Ticket 15322

Summary:	Would Slurm be happy with a hostname with multiple IP addresses?
Product:	Slurm	Reporter:	Chris Samuel (NERSC) <csamuel>
Component:	Configuration	Assignee:	Tim McMullan <mcmullan>
Status:	RESOLVED INFOGIVEN	QA Contact:
Severity:	4 - Minor Issue
Priority:	---	CC:	dmjacobsen
Version:	22.05.5
Hardware:	Linux
OS:	Linux
Site:	NERSC	Slinky Site:	---
Alineos Sites:	---	Atos/Eviden Sites:	---
Confidential Site:	---	Coreweave sites:	---
Cray Sites:	---	DS9 clusters:	---
Google sites:	---	HPCnow Sites:	---
HPE Sites:	---	IBM Sites:	---
NOAA SIte:	---	NoveTech Sites:	---
Nvidia HWinf-CS Sites:	---	OCF Sites:	---
Recursion Pharma Sites:	---	SFW Sites:	---
SNIC sites:	---	Tzag Elita Sites:	---
Linux Distro:	---	Machine Name:
CLE Version:		Version Fixed:
Target Release:	---	DevPrio:	---
Emory-Cloud Sites:	---

Description Chris Samuel (NERSC) 2022-10-31 21:43:01 MDT

Hi there,

On our new systems the default hostname for a node can have 1, 2 or 4 IP addresses depending on the number of HSN NICs it has.

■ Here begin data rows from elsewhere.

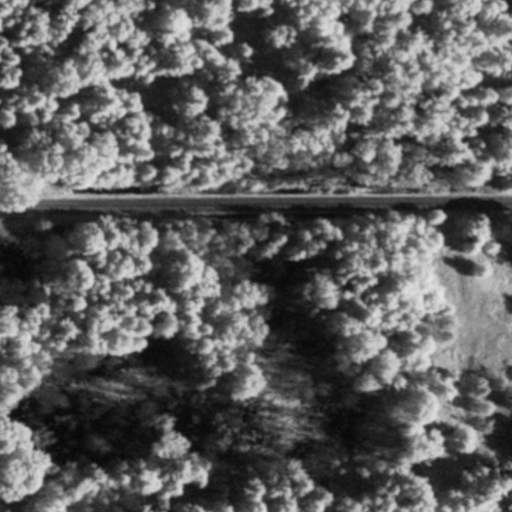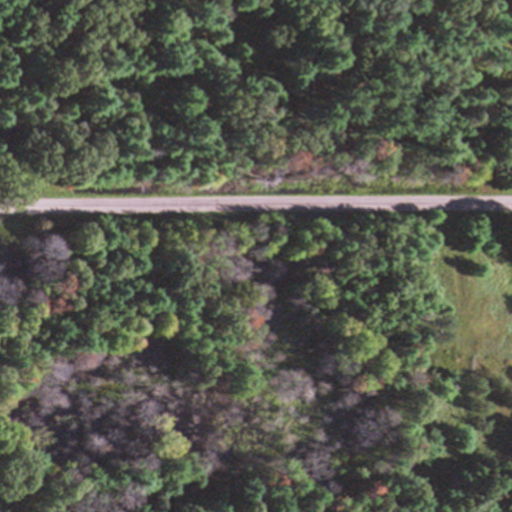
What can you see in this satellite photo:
road: (256, 205)
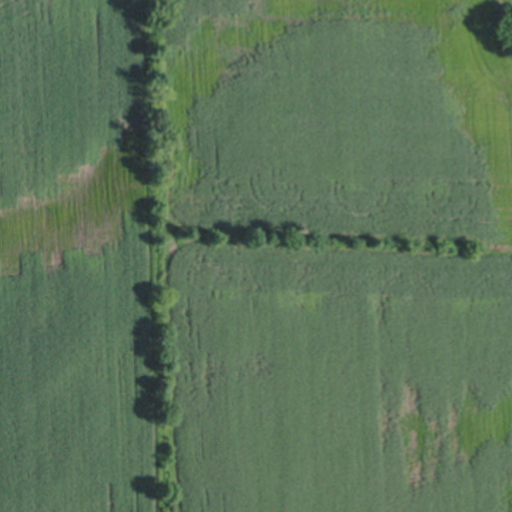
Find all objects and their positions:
crop: (255, 256)
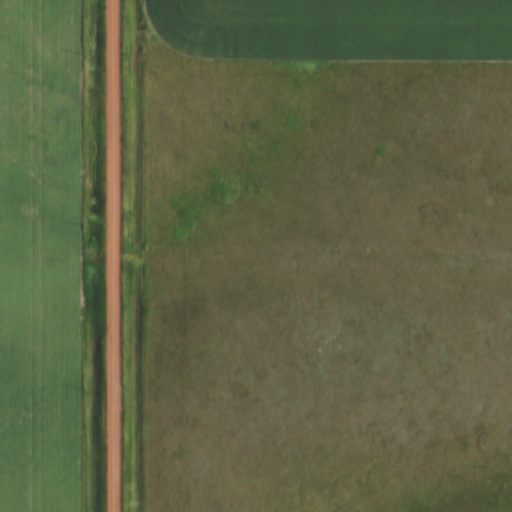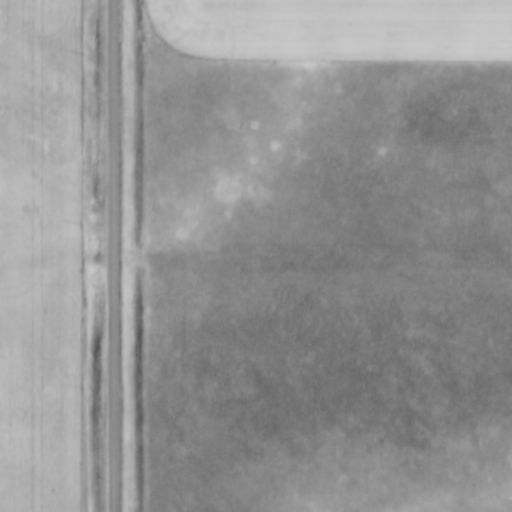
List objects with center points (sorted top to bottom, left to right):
road: (111, 256)
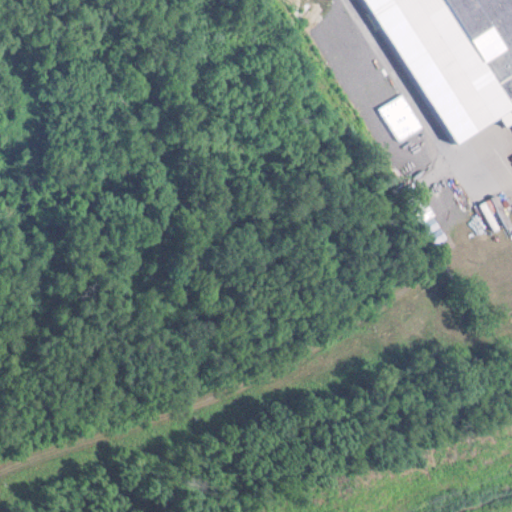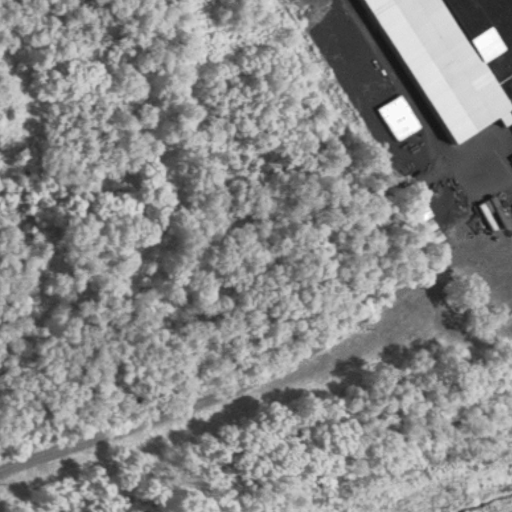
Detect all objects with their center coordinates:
building: (483, 43)
road: (404, 79)
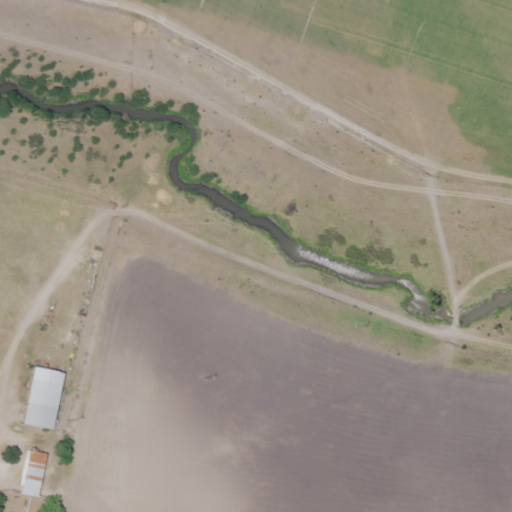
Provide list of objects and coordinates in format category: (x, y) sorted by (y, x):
building: (38, 396)
building: (30, 472)
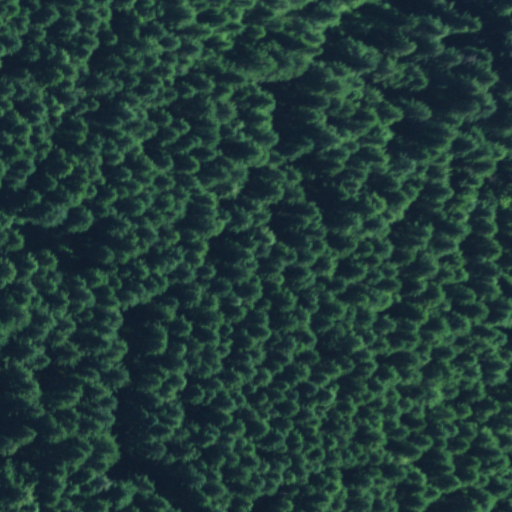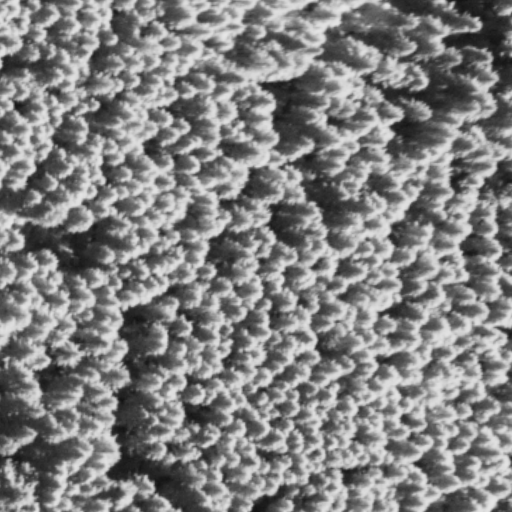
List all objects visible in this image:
road: (57, 254)
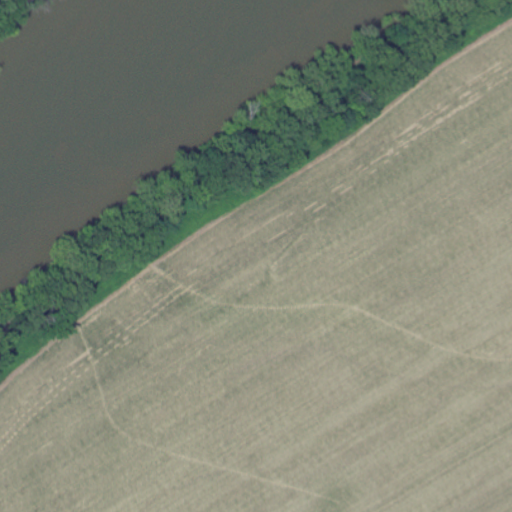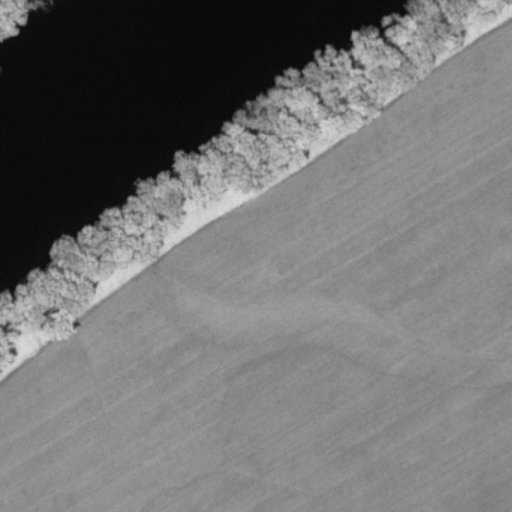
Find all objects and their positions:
river: (81, 59)
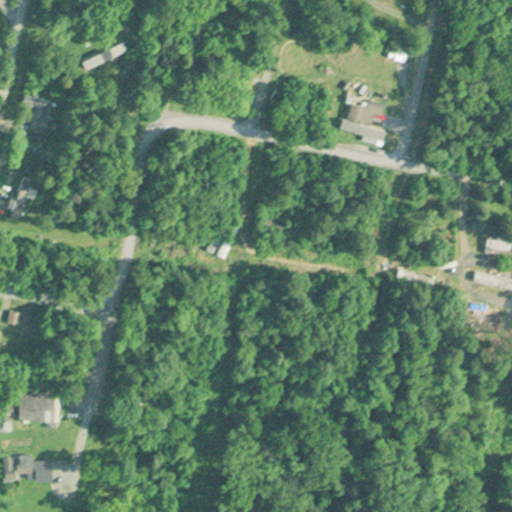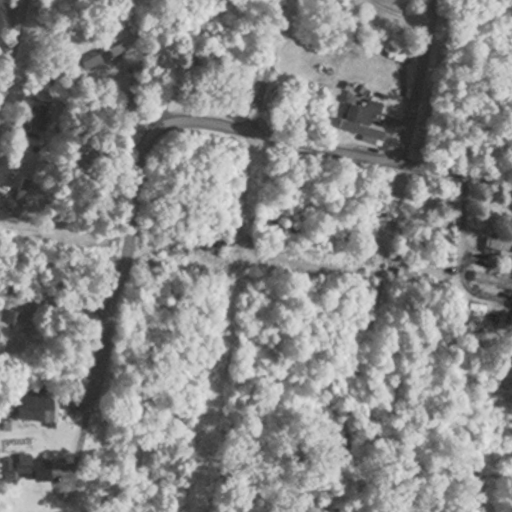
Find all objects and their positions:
building: (105, 54)
road: (263, 64)
road: (15, 71)
road: (412, 79)
building: (40, 110)
road: (184, 115)
building: (365, 118)
building: (284, 225)
building: (224, 234)
building: (498, 244)
road: (97, 377)
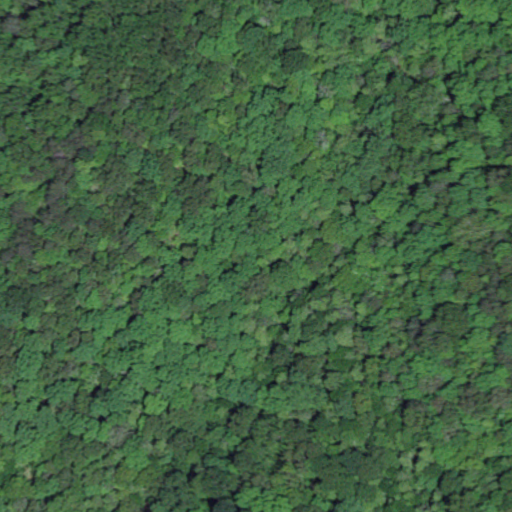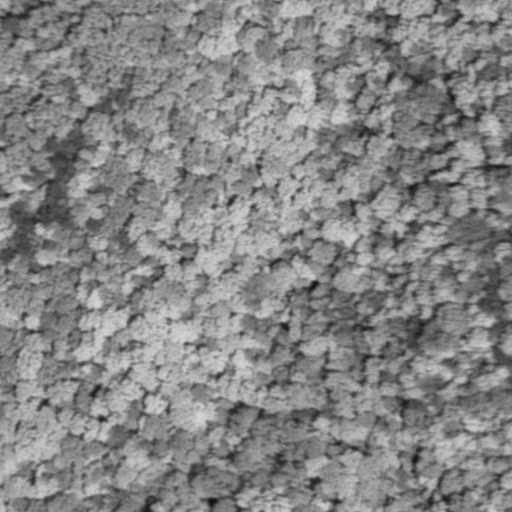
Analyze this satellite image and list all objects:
park: (287, 267)
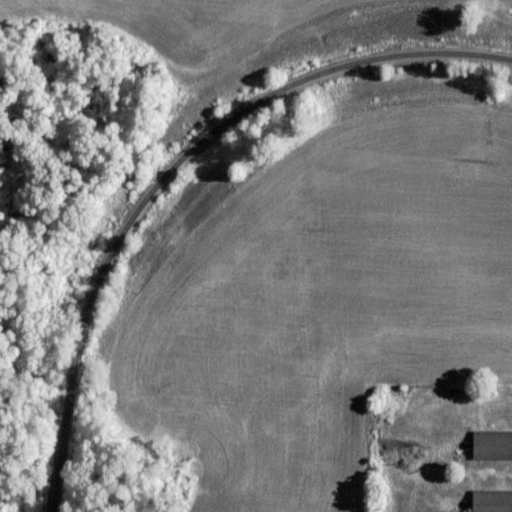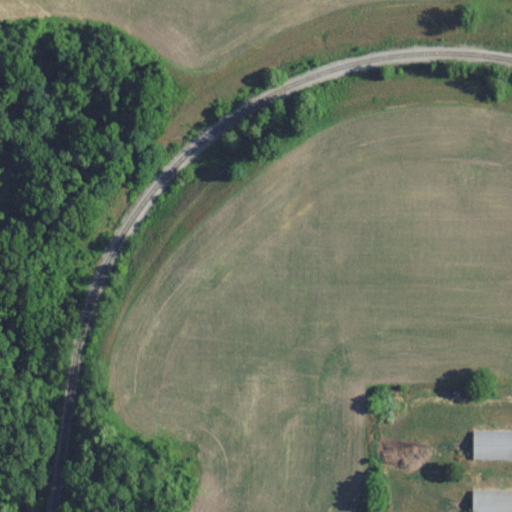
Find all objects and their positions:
railway: (171, 168)
building: (491, 448)
building: (491, 450)
building: (490, 503)
building: (491, 503)
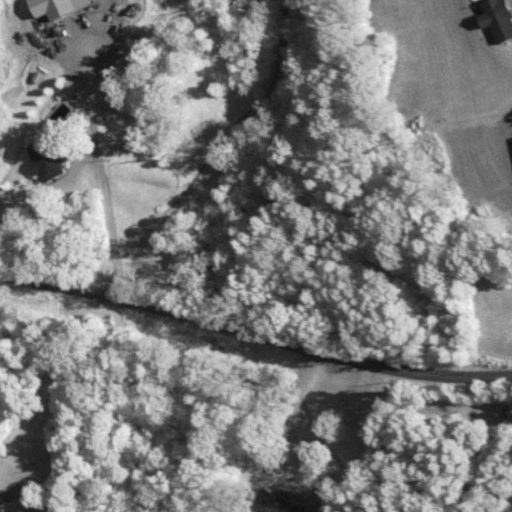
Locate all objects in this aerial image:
building: (60, 6)
building: (495, 18)
building: (48, 158)
road: (101, 166)
road: (37, 193)
road: (255, 334)
road: (293, 426)
building: (285, 503)
building: (9, 511)
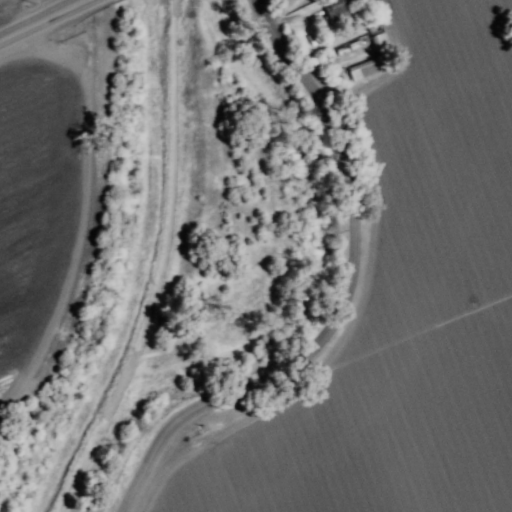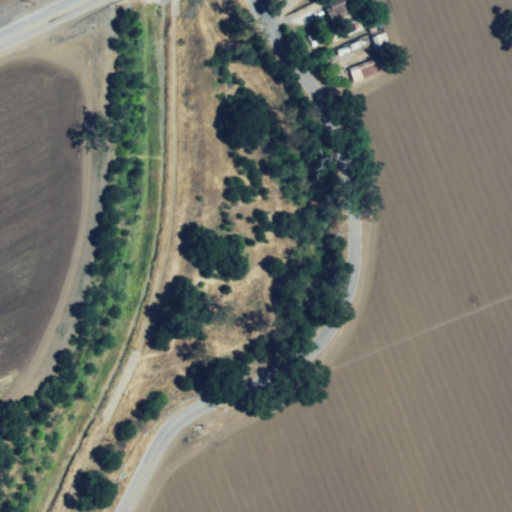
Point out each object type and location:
crop: (13, 5)
building: (332, 5)
road: (44, 21)
building: (365, 65)
building: (362, 69)
crop: (40, 177)
road: (341, 295)
crop: (396, 305)
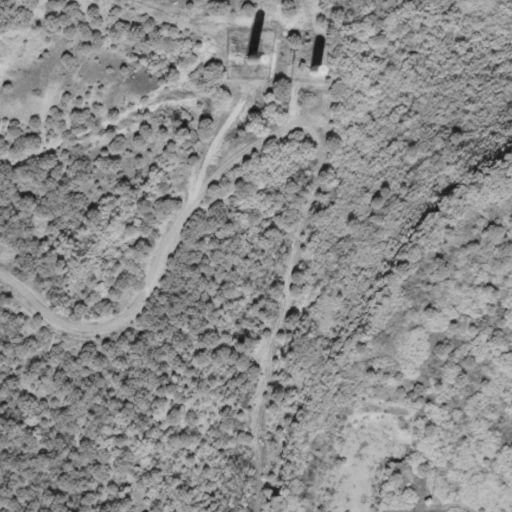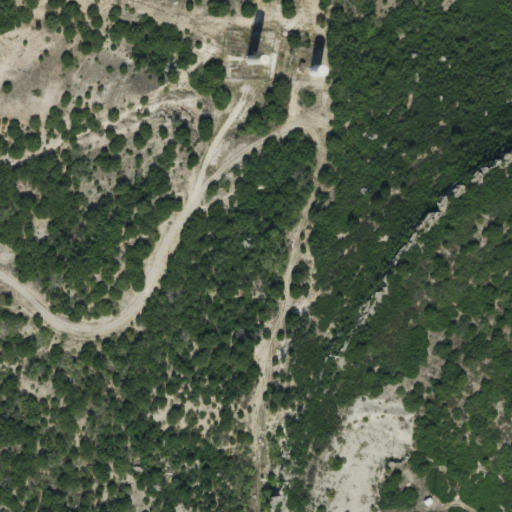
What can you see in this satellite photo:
road: (261, 182)
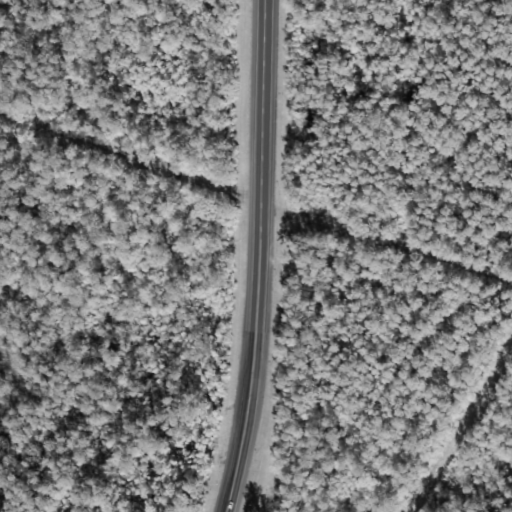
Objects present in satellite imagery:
road: (266, 257)
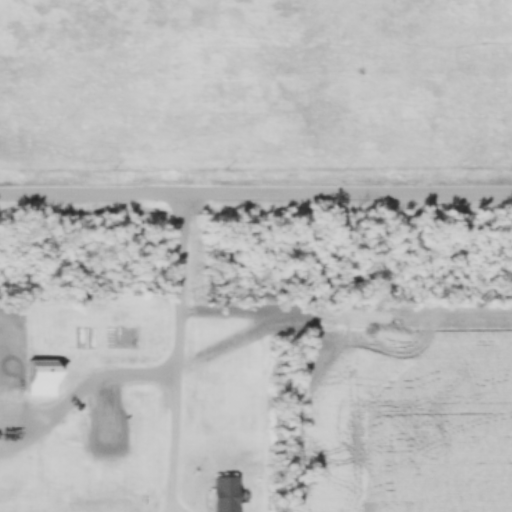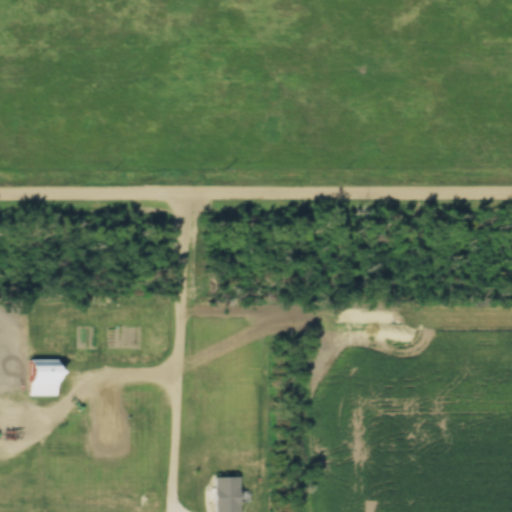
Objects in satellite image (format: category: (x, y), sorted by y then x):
road: (256, 191)
road: (178, 352)
building: (38, 378)
road: (82, 388)
building: (3, 434)
building: (108, 434)
building: (220, 494)
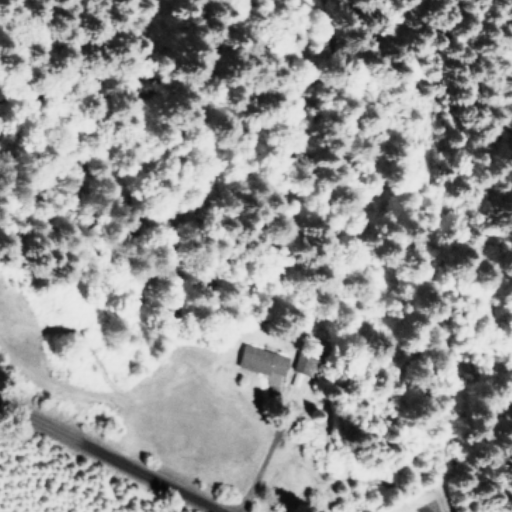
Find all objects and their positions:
road: (107, 456)
road: (257, 465)
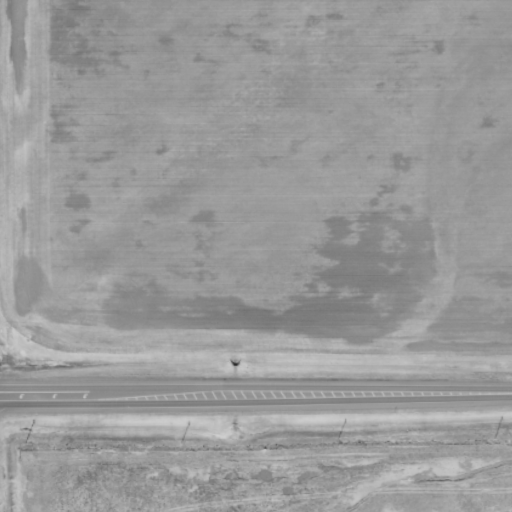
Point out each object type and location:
road: (256, 394)
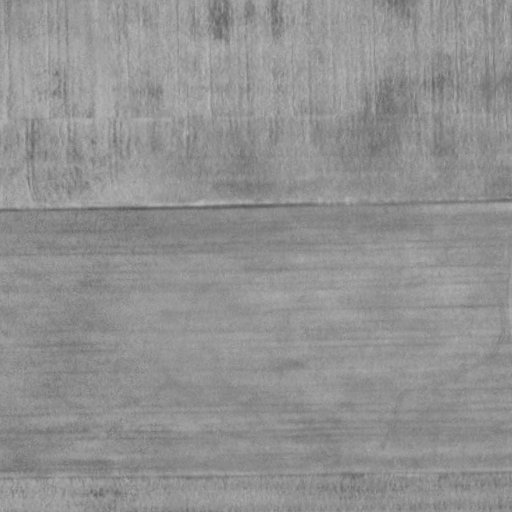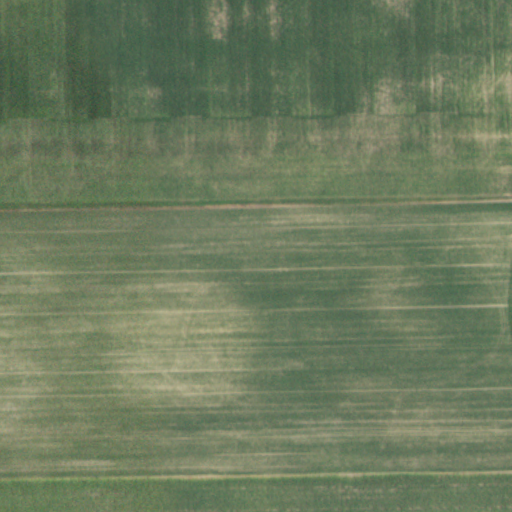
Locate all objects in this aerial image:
crop: (253, 105)
crop: (257, 360)
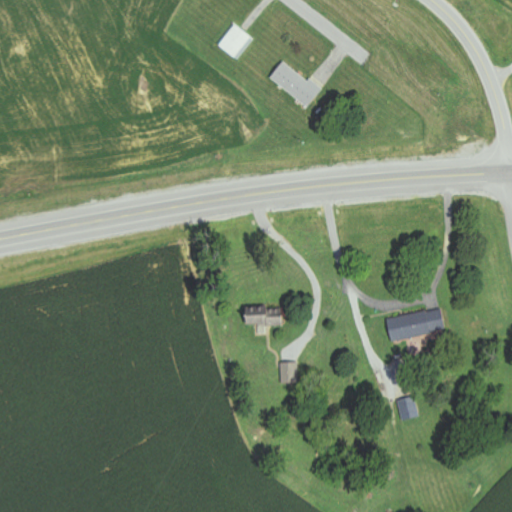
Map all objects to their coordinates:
building: (239, 43)
road: (491, 77)
building: (298, 85)
road: (506, 98)
road: (511, 175)
road: (255, 189)
building: (267, 320)
building: (417, 325)
building: (292, 373)
building: (411, 408)
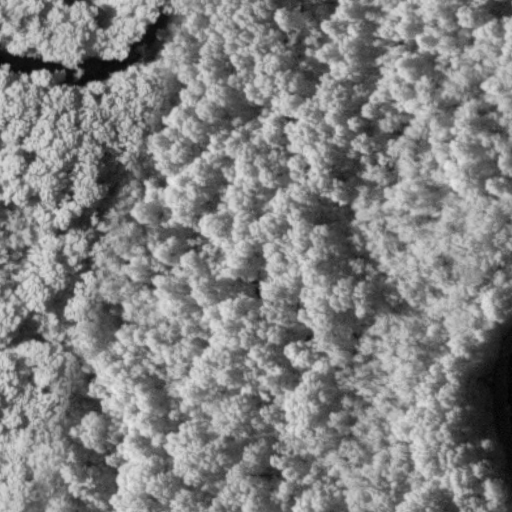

I've been using the NodeAddr setting to direct communications to the node management network interface instead since we started, but because of issues I mention in #15315 I'm looking to use the HSN instead.

If we were to drop the NodeAddr setting altogether (along with the NoAddrCache setting we currently have to have) would Slurm cope with the nodes having multiple functioning IPs?

All the best,
Chris

Comment 1 Tim McMullan 2022-11-07 06:21:09 MST

Hi Chris,

How does name resolution work for that network?  Is it just a DNS round-robin for all the active ports or something else going on?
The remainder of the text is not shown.